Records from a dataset
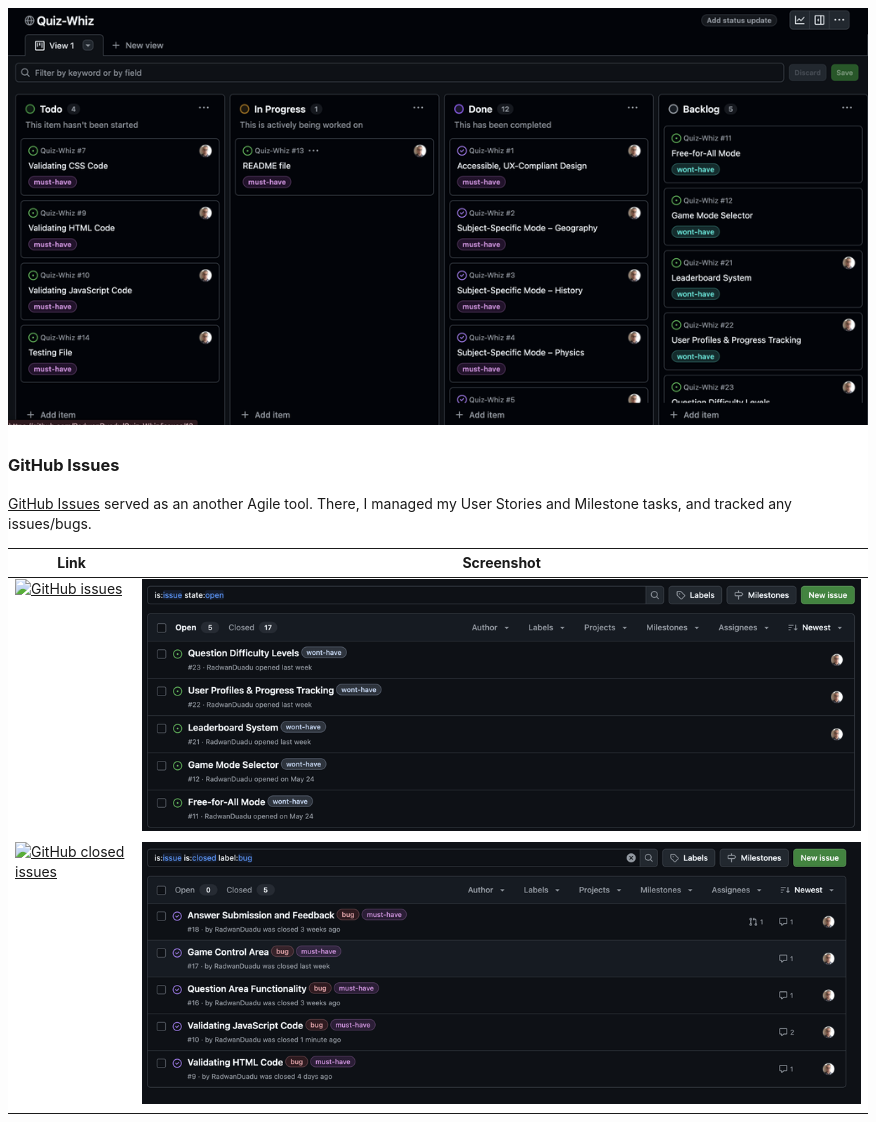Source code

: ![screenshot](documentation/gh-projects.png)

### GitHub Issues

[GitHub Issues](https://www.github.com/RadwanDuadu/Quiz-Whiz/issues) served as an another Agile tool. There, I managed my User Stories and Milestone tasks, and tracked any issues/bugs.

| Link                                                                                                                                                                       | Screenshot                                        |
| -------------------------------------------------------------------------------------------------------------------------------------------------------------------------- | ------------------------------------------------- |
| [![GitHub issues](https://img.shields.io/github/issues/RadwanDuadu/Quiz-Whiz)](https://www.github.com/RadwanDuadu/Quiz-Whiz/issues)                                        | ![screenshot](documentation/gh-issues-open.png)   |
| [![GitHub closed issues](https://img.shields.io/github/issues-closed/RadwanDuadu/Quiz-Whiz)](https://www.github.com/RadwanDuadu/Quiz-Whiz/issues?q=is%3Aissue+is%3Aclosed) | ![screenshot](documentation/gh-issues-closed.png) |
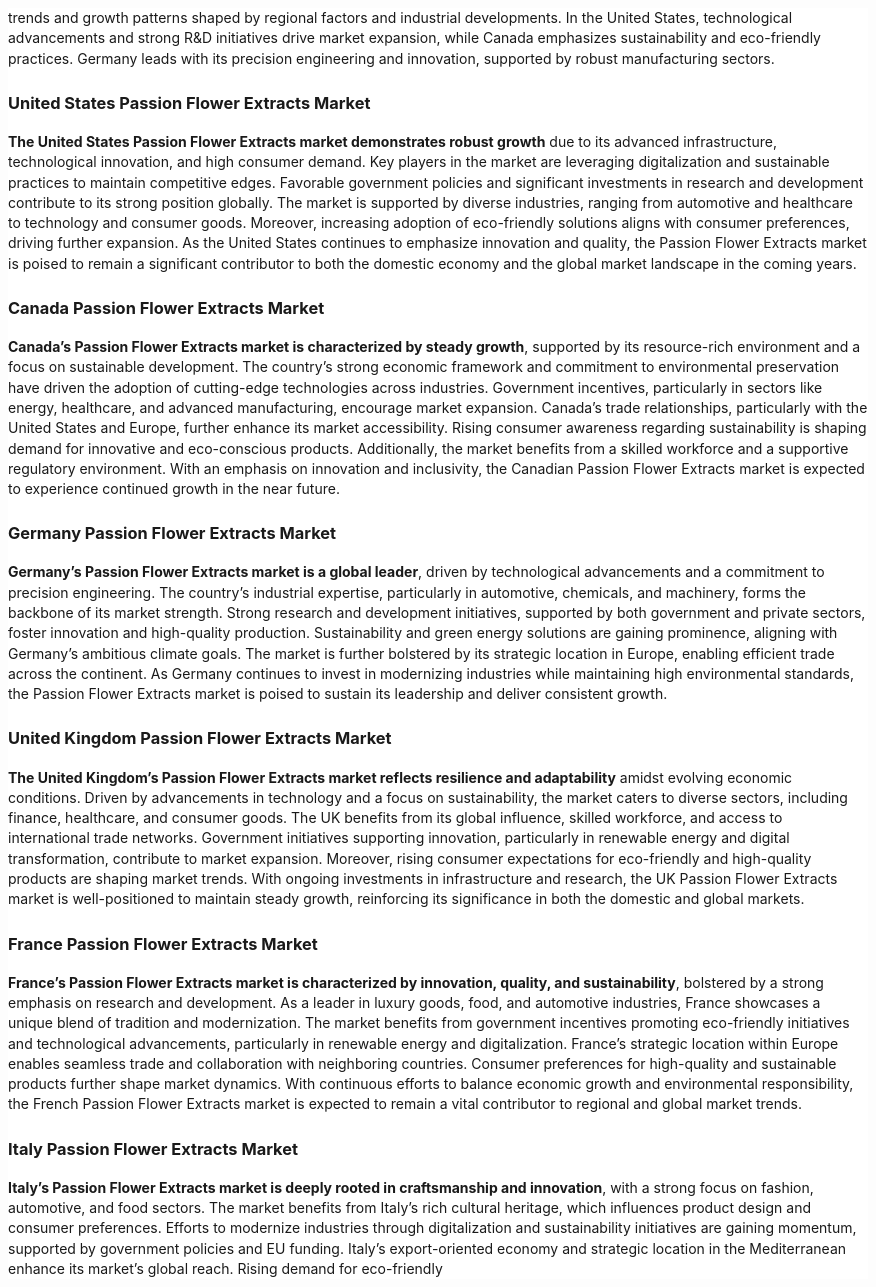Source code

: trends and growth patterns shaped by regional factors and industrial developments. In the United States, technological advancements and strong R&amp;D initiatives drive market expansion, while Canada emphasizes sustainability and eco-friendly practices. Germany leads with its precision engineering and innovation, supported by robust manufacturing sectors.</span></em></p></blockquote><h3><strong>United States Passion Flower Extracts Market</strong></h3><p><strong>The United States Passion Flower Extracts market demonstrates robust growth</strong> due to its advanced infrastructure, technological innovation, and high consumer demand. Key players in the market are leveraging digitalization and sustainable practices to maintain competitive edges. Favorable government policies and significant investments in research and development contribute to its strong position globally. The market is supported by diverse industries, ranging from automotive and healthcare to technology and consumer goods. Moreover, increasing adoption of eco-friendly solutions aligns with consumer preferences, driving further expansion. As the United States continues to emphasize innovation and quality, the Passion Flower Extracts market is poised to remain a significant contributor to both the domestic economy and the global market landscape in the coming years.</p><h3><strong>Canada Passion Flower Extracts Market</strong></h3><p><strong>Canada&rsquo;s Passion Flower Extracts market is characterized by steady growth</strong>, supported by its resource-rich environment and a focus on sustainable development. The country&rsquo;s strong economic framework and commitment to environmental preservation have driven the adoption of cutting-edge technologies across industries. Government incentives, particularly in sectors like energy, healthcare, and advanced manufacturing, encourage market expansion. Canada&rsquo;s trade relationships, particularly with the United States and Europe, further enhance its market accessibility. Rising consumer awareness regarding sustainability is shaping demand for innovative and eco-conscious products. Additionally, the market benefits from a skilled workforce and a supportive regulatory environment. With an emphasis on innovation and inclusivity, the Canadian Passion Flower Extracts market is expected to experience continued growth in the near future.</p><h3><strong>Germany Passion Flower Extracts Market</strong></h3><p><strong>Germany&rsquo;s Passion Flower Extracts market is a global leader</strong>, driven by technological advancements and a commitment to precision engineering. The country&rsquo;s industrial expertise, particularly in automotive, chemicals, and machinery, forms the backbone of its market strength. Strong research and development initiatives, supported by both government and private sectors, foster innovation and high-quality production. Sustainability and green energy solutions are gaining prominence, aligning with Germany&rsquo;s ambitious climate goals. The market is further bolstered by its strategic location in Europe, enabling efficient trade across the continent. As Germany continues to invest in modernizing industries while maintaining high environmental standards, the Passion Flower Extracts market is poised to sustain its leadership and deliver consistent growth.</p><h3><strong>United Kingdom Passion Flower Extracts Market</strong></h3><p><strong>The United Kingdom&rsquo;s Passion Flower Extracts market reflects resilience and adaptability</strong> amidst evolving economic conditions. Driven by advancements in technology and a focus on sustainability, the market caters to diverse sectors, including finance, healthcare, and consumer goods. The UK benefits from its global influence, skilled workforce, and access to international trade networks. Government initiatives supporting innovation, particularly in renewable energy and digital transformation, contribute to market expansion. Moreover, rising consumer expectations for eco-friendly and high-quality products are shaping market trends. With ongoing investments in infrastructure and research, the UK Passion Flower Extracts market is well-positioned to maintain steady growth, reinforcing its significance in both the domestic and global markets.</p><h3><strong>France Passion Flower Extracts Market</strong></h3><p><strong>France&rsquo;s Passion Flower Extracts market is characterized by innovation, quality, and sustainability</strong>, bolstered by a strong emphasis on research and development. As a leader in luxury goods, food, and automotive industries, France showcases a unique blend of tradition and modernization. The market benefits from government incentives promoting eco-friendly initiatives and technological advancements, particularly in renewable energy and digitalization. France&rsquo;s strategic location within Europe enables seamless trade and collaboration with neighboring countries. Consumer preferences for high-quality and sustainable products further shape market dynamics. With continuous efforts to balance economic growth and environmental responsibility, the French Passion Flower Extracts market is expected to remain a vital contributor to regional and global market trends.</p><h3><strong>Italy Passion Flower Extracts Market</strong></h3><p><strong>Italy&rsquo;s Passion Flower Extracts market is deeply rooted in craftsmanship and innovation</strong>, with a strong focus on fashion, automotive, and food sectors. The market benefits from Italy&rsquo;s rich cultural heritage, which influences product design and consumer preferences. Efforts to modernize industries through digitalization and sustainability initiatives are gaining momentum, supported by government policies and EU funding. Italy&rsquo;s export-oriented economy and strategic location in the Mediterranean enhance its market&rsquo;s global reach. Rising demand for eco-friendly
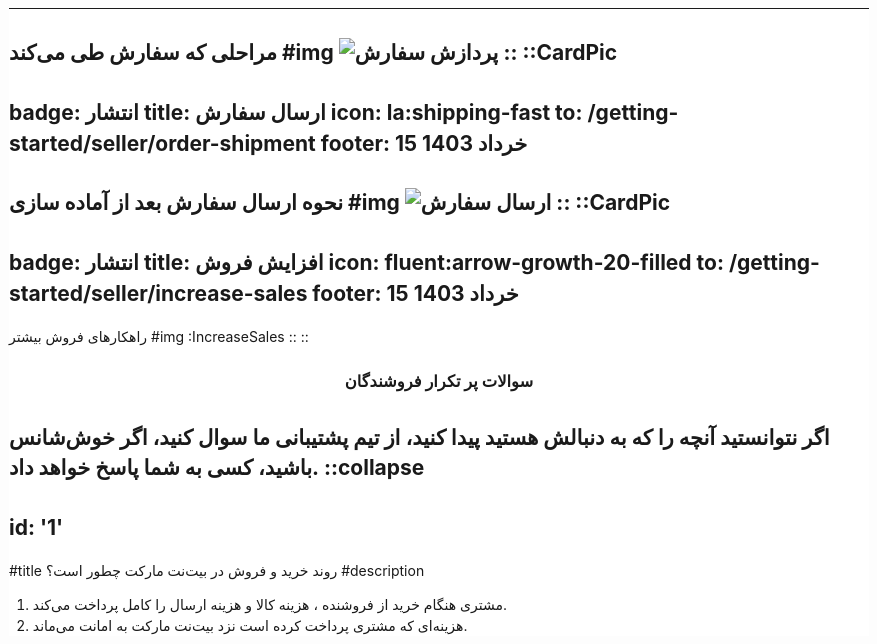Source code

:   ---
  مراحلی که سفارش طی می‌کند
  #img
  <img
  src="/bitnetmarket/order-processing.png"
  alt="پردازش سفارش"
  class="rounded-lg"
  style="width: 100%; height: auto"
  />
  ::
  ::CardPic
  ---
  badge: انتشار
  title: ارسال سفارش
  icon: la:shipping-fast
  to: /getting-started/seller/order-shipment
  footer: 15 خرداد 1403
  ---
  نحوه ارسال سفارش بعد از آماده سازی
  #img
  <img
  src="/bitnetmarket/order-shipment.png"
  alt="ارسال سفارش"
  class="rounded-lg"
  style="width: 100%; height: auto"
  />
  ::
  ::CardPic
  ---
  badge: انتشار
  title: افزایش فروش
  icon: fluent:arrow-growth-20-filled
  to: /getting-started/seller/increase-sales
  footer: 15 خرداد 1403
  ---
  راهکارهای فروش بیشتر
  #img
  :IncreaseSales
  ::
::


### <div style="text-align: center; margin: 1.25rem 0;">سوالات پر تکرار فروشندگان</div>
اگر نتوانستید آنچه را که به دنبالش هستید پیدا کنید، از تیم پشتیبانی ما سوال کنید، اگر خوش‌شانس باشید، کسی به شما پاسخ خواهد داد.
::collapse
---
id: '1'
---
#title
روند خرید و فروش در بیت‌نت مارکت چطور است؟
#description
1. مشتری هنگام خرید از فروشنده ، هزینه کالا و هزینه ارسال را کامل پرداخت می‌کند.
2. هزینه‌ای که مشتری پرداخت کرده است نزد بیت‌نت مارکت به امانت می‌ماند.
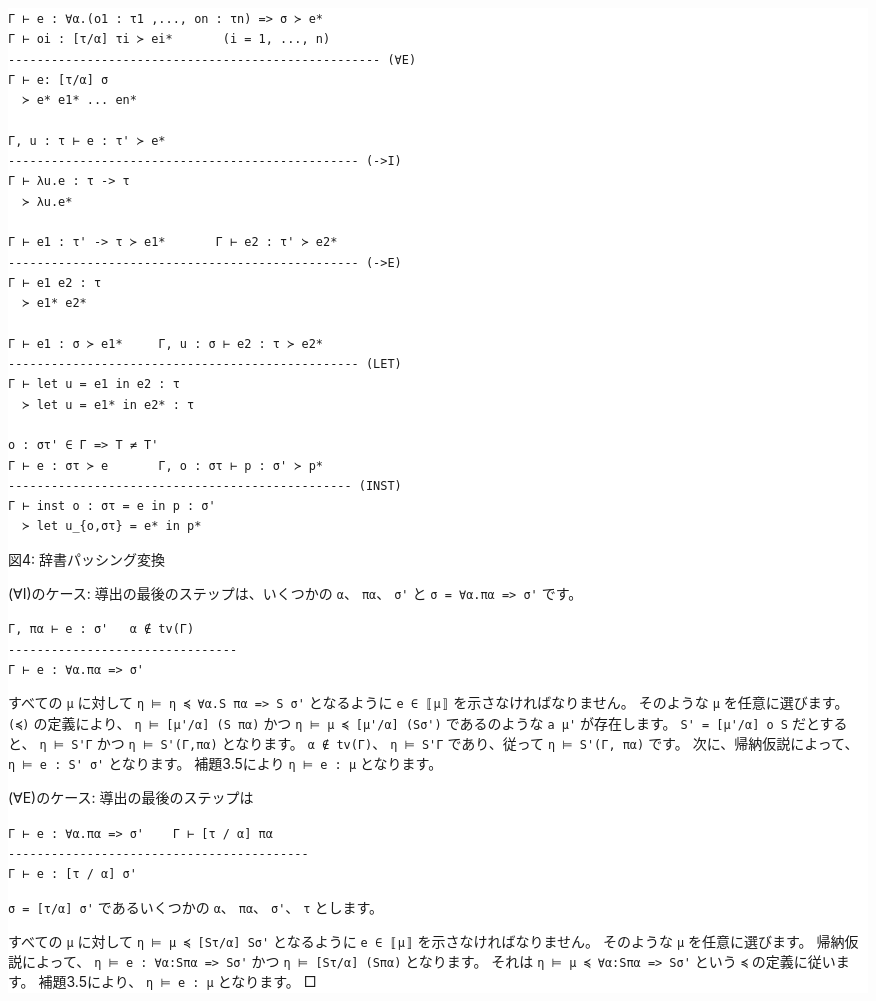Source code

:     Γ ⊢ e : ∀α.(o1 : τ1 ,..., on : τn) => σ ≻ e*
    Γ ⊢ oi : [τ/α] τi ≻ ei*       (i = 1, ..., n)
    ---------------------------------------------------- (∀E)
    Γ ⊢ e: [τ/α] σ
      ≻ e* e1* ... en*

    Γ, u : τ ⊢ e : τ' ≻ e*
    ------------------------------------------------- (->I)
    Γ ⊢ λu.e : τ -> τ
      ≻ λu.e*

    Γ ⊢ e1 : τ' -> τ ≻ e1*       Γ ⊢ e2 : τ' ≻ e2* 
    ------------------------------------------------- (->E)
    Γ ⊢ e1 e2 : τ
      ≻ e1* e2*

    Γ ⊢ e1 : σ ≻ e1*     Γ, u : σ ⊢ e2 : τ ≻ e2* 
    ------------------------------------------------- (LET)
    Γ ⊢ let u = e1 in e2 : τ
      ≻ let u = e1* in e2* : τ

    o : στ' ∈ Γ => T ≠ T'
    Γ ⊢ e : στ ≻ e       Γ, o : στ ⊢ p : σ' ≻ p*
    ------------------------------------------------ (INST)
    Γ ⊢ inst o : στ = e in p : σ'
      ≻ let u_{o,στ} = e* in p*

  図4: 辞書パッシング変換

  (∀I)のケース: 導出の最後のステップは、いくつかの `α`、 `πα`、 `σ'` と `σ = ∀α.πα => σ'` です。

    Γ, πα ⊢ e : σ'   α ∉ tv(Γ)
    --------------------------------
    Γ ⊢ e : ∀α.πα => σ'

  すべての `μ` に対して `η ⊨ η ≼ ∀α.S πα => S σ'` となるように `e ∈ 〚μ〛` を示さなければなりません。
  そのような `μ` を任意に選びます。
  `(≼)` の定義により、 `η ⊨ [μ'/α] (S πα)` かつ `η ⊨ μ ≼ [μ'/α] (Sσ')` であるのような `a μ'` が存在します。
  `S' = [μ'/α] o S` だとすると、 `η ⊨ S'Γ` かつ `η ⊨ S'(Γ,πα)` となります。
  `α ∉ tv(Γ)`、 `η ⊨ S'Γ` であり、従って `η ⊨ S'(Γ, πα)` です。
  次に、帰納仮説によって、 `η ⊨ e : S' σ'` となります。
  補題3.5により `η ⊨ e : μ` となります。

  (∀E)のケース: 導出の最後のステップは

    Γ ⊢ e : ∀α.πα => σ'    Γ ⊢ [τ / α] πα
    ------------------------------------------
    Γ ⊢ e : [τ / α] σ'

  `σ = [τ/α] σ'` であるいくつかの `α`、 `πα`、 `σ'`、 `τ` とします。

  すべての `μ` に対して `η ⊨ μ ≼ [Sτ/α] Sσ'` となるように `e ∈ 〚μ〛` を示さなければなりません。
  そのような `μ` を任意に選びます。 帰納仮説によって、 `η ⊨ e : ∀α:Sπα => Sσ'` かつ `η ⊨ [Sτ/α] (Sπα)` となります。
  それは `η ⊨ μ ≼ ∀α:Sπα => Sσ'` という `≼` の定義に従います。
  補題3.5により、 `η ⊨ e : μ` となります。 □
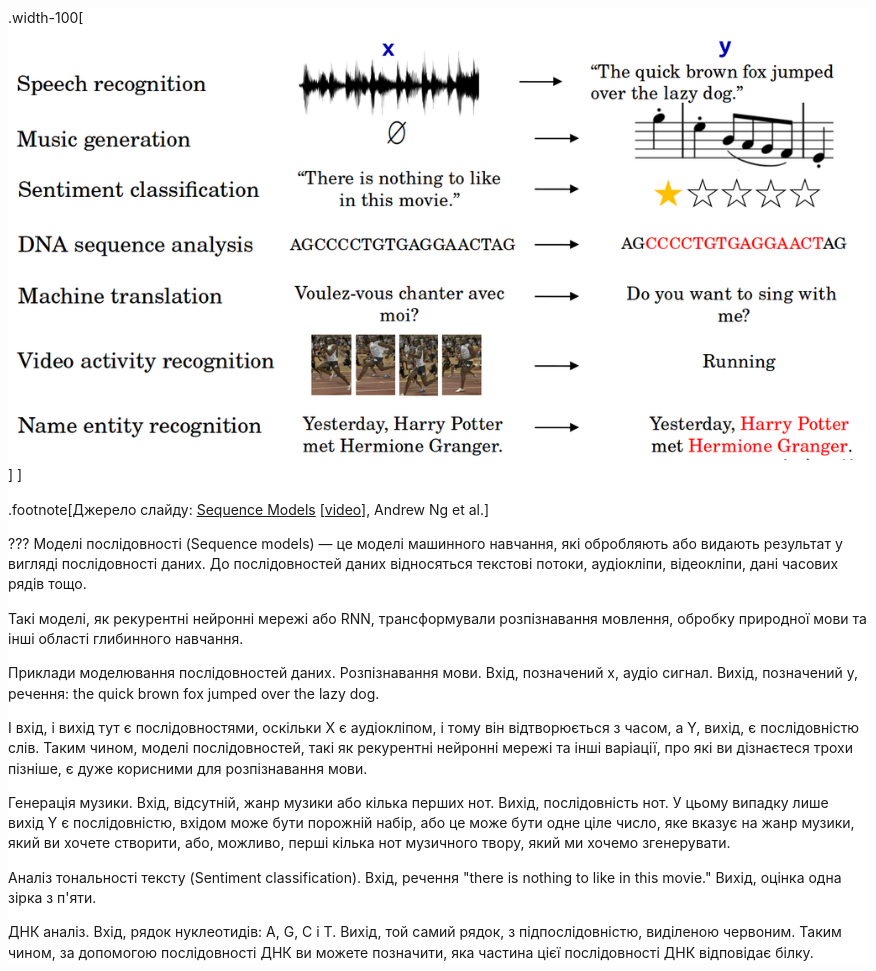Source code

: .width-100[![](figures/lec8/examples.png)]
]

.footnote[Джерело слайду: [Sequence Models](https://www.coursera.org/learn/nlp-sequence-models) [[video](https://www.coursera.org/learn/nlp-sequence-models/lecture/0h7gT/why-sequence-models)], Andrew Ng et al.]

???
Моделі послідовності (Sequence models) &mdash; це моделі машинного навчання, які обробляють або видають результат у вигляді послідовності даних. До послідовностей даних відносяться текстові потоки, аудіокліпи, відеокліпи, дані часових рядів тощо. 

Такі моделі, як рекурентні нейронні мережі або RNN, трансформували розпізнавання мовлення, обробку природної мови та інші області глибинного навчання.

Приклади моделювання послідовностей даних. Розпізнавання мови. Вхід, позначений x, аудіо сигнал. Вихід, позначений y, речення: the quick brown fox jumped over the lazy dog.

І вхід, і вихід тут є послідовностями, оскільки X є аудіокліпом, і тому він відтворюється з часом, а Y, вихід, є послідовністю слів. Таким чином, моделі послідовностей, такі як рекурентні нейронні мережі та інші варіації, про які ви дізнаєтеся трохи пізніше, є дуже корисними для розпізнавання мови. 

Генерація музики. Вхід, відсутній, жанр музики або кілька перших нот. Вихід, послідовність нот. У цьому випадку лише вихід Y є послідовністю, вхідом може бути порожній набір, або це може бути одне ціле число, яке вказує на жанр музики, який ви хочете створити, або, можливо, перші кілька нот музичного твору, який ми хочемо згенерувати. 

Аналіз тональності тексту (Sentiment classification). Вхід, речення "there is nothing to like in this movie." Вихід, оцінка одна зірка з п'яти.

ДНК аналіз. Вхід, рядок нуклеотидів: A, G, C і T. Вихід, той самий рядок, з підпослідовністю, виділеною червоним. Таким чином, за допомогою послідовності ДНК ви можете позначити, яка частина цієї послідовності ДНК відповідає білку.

◆ DIRECTIONS ◆
Each line holding the word "RadwanDuadu" must be pulled from the records.

◆ ANSWER TO THIS PROBLEM ◆
[GitHub Issues](https://www.github.com/RadwanDuadu/Quiz-Whiz/issues) served as an another Agile tool. There, I managed my User Stories and Milestone tasks, and tracked any issues/bugs.
| [![GitHub issues](https://img.shields.io/github/issues/RadwanDuadu/Quiz-Whiz)](https://www.github.com/RadwanDuadu/Quiz-Whiz/issues)                                        | ![screenshot](documentation/gh-issues-open.png)   |
| [![GitHub closed issues](https://img.shields.io/github/issues-closed/RadwanDuadu/Quiz-Whiz)](https://www.github.com/RadwanDuadu/Quiz-Whiz/issues?q=is%3Aissue+is%3Aclosed) | ![screenshot](documentation/gh-issues-closed.png) |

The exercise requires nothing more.